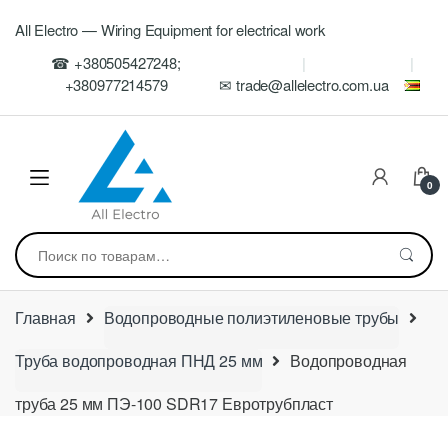
Skip
Skip
All Electro — Wiring Equipment for electrical work
to
to
navigation
content
☎ +380505427248;
+380977214579
✉ trade@allelectro.com.ua
0
Искать:
Главная
Водопроводные полиэтиленовые трубы
Труба водопроводная ПНД 25 мм
Водопроводная
труба 25 мм ПЭ-100 SDR17 Евротрубпласт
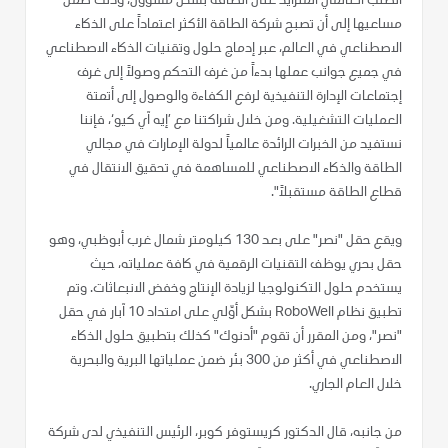
الطلب العالمي المتزايد على الطاقة بشكل مسؤول، وذلك ضمن
مساعيها إلى أن تصبح شركة الطاقة الأكثر اعتماداً على الذكاء
الاصطناعي في العالم، عبر إدماج حلول وتقنيات الذكاء الاصطناعي
في جميع جوانب عملها بدءاً من غرف التحكم وصولاً إلى غرف
إجتماعات الإدارة التنفيذية لرفع الكفاءة والوصول إلى أتمتة
العمليات التشغيلية. ومن خلال شراكتنا مع ’إيه آي كيو‘، فإننا
نستفيد من الخبرات الرائدة عالمياً لدولة الإمارات في مجالي
الطاقة والذكاء الاصطناعي للمساهمة في تحقيق الانتقال في
قطاع الطاقة مستقبلاً".
ويقع حقل "نصر" على بعد 130 كيلومتر شمال غرب أبوظبي، وهو
حقل بحري يوظف التقنيات الرقمية في كافة عملياته، حيث
يستخدم حلول التكنولوجيا لزيادة الإنتاج وخفض الانبعاثات. وتم
تطبيق نظام RoboWell بشكل أوّلي على امتداد 10 آبار في حقل
"نصر"، ومن المقرر أن تقوم "أدنوك" كذلك بتطبيق حلول الذكاء
الاصطناعي في أكثر من 300 بئر ضمن عملياتها البرية والبحرية
خلال العام الجاري.
من جانبه، قال الدكتور كريستوفر كوبر، الرئيس التنفيذي لدى شركة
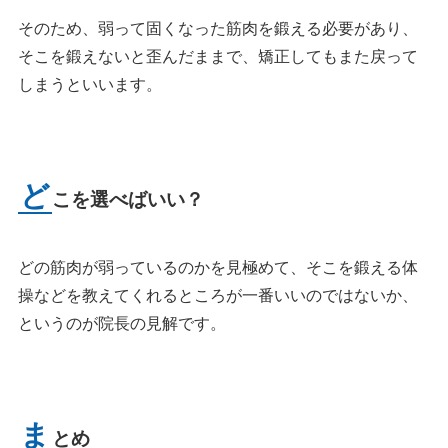
そのため、弱って固くなった筋肉を鍛える必要があり、
そこを鍛えないと歪んだままで、矯正してもまた戻って
しまうといいます。
ど
こを選べばいい？
どの筋肉が弱っているのかを見極めて、そこを鍛える体
操などを教えてくれるところが一番いいのではないか、
というのが院長の見解です。
ま
とめ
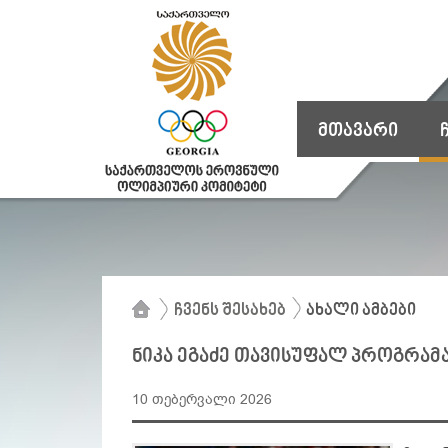
მთავარი
ჩვენს შესახებ
ახალი ამბები
ნიკა ეგაძე თავისუფალ პროგრამა
10 თებერვალი 2026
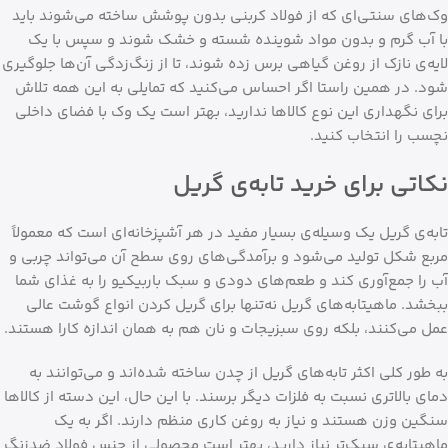
وک‌های سنتی‌ای که از فولاد کربنی بدون پوشش ساخته می‌شوند باید
با آب گرم و بدون مواد شوینده شسته و خشک شوند و سپس با یک
لایه‌ی نازک از روغن گیاهی برس زده شوند، تا از زنگ‌زدگی آن‌ها جلوگیری
شود. در همین راستا اگر احساس می‌کنید که تمایلی به این همه تلاش
برای نگهداری این نوع کالاها ندارید، بهتر است یک وک با فضای داخلی
نچسب را انتخاب کنید.
نکاتی برای خرید تابه‌ی گریل
تابه‌ی گریل یک وسیله‌ی بسیار مفید در هر آشپزخانه‌ای است که معمولاً
مربع شکل تولید می‌شود و برآمدگی‌های روی سطح آن می‌تواند چربی و
آب را جمع‌آوری کند و طعم‌های دودی و سبک باربیکیو را به غذای شما
ببخشد. ماهیتابه‌های گریل نه‌تنها برای گریل کردن انواع گوشت عالی
عمل می‌کنند، بلکه روی سبزیجات و نان هم به همان اندازه کارا هستند.
به طور کلی اکثر تابه‌های گریل از چدن ساخته شده‌اند و می‌توانند به
دمای بالاتری نسبت به فلزات دیگر برسند. با این حال، این دسته از کالاها
سنگین وزن هستند و نیاز به روغن کاری منظم دارند. اگر به یک
ماهیتابه‌ی سبک‌تر نیاز دارید، بهتر است محصولی از جنس فولاد ضدزنگ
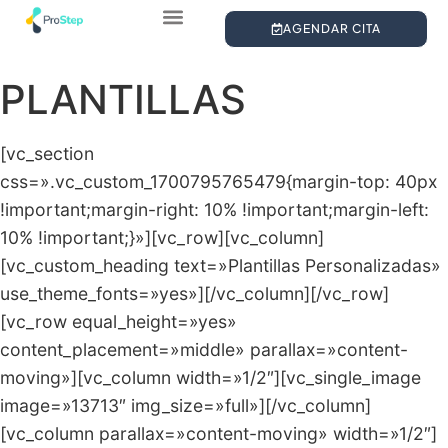
AGENDAR CITA
¿QUIÉNES SOMOS?
ESTUDIO DE LA PISADA
PLANTILLAS PERSONALIZADAS
PLANTILLAS
[vc_section
css=».vc_custom_1700795765479{margin-top: 40px
!important;margin-right: 10% !important;margin-left:
10% !important;}»][vc_row][vc_column]
[vc_custom_heading text=»Plantillas Personalizadas»
use_theme_fonts=»yes»][/vc_column][/vc_row]
[vc_row equal_height=»yes»
content_placement=»middle» parallax=»content-
moving»][vc_column width=»1/2″][vc_single_image
image=»13713″ img_size=»full»][/vc_column]
[vc_column parallax=»content-moving» width=»1/2″]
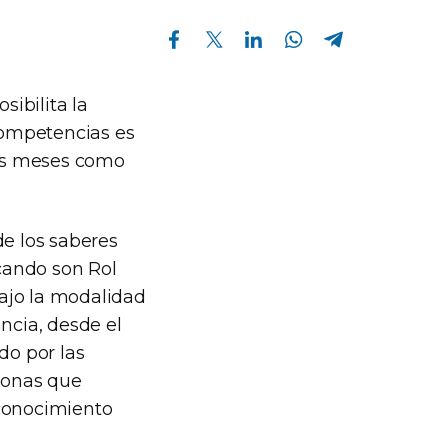
Compartir en Facebook
Compartir en Twitter
Compartir en Linkedin
Compartir en Whatsapp
Compartir en Telegram
sibilita la
 competencias es
eis meses como
de los saberes
icando son Rol
ajo la modalidad
ancia, desde el
do por las
rsonas que
econocimiento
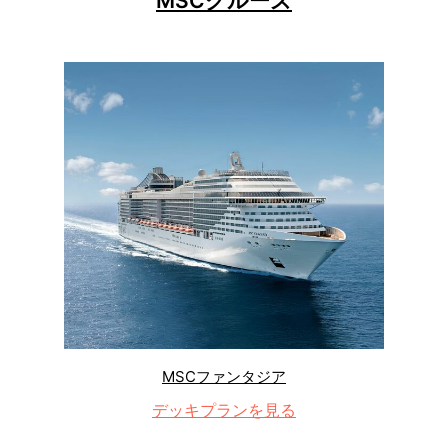
MSCクルーズ
MSCファンタジア
デッキプランを見る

#### [GOAL OF THE EXERCISE]
What must be returned is only the number of lines in the records that hold the word "بشكل".

#### [ANSWER BELOW]
2